• **Reading passage**:
^^^^^^^^
Quote of note:
Bitterness, like that felt by Ms. Hayes, often is not the prevailing emotion. Often a person feels deep ties to a former husband or wife, or feels a responsibility borne of common experience and child-rearing.
"They are acting more like a brother or sister, or cousin or extended family member, or sometimes they have the joy of being grandparents together," said J. Donald Schumacher, chief executive of the National Hospice and Palliative Care Organization, a public policy group representing hospices. He said the presence of former spouses at the hospital or deathbed, isn't uncommon anymore.
Past Divorce, Compassion at the End
By MATT RICHTEL
JUST because Karl Decker Hayes was a cruel husband doesn't mean he should die alone. So concluded his ex-wife, Millie Hayes, 67, an antiques shop owner in Monroe, La., who recalled living with a man so controlling he picked out her car and her clothes, and checked the walls for smudges after she cleaned house. They divorced in 1998.
"I despised what he had done to me," said Ms. Hayes, who, despite it all, became her ex-husband's caregiver when he developed Alzheimer's three years ago. "There is nobody else."
Her efforts are part of an emerging theme as the country ages.
In scenes exhibiting a vivid range of feelings - acrimony, compassion, rekindled love, abiding friendship - sick and dying Americans are being cared for by former spouses.
Hospice workers, academics and doctors say they are seeing more such cases, a development that is not surprising given the nation's changing demographics in the last 30 years.
The number of older Americans who have divorced and are not remarried has risen more than 60 percent in the last decade, according to the census bureau.
In 2003, the most recent year for which the census reports statistics, there were 2,726,000 divorced Americans older than 65 compared with 1,718,000 in 1994.
^^^^^^^^
• **Provided data**:
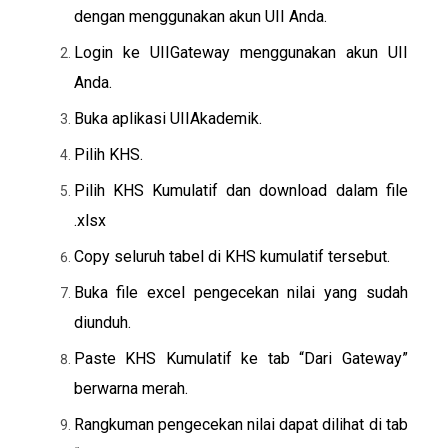
dengan menggunakan akun UII Anda.
Login ke UIIGateway menggunakan akun UII
Anda.
Buka aplikasi UIIAkademik.
Pilih KHS.
Pilih KHS Kumulatif dan download dalam file
.xlsx
Copy seluruh tabel di KHS kumulatif tersebut.
Buka file excel pengecekan nilai yang sudah
diunduh.
Paste KHS Kumulatif ke tab “Dari Gateway”
berwarna merah.
Rangkuman pengecekan nilai dapat dilihat di tab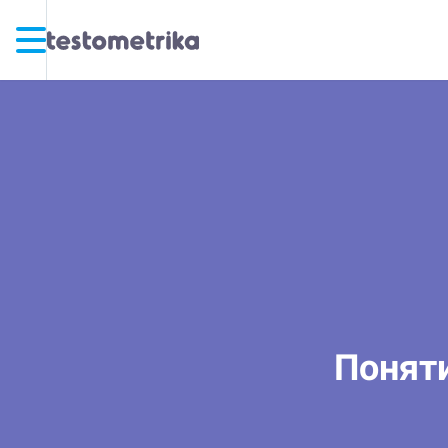
Поняти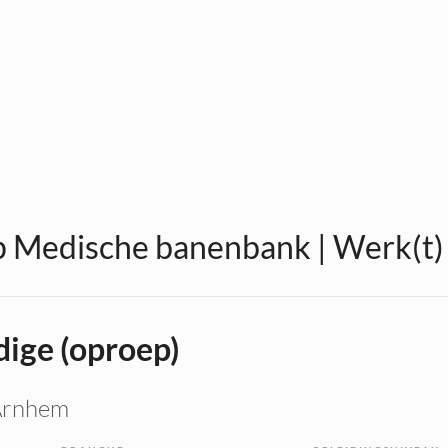
 Medische banenbank | Werk(t) i
ige (oproep)
Arnhem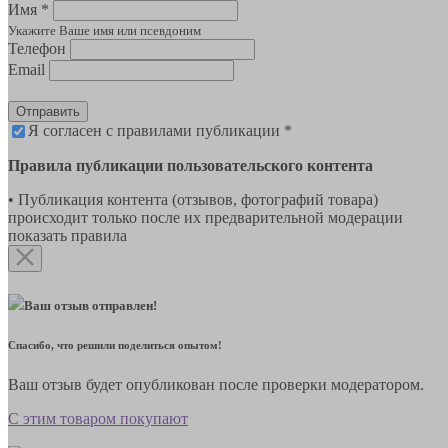
Имя *
Укажите Ваше имя или псевдоним
Телефон
Email
Отправить
Я согласен с правилами публикации *
Правила публикации пользовательского контента
• Публикация контента (отзывов, фотографий товара)
происходит только после их предварительной модерации
показать правила
Ваш отзыв отправлен!
Спасибо, что решили поделиться опытом!
Ваш отзыв будет опубликован после проверки модератором.
С этим товаром покупают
^^^^^^^^
• **Exercise instructions**: In the article on former spouses caring for each other, the sentence beginning "In scenes exhibiting a vivid range of feelings" names several feelings. List all of them.

• **Reply**: acrimony, compassion, rekindled love, abiding friendship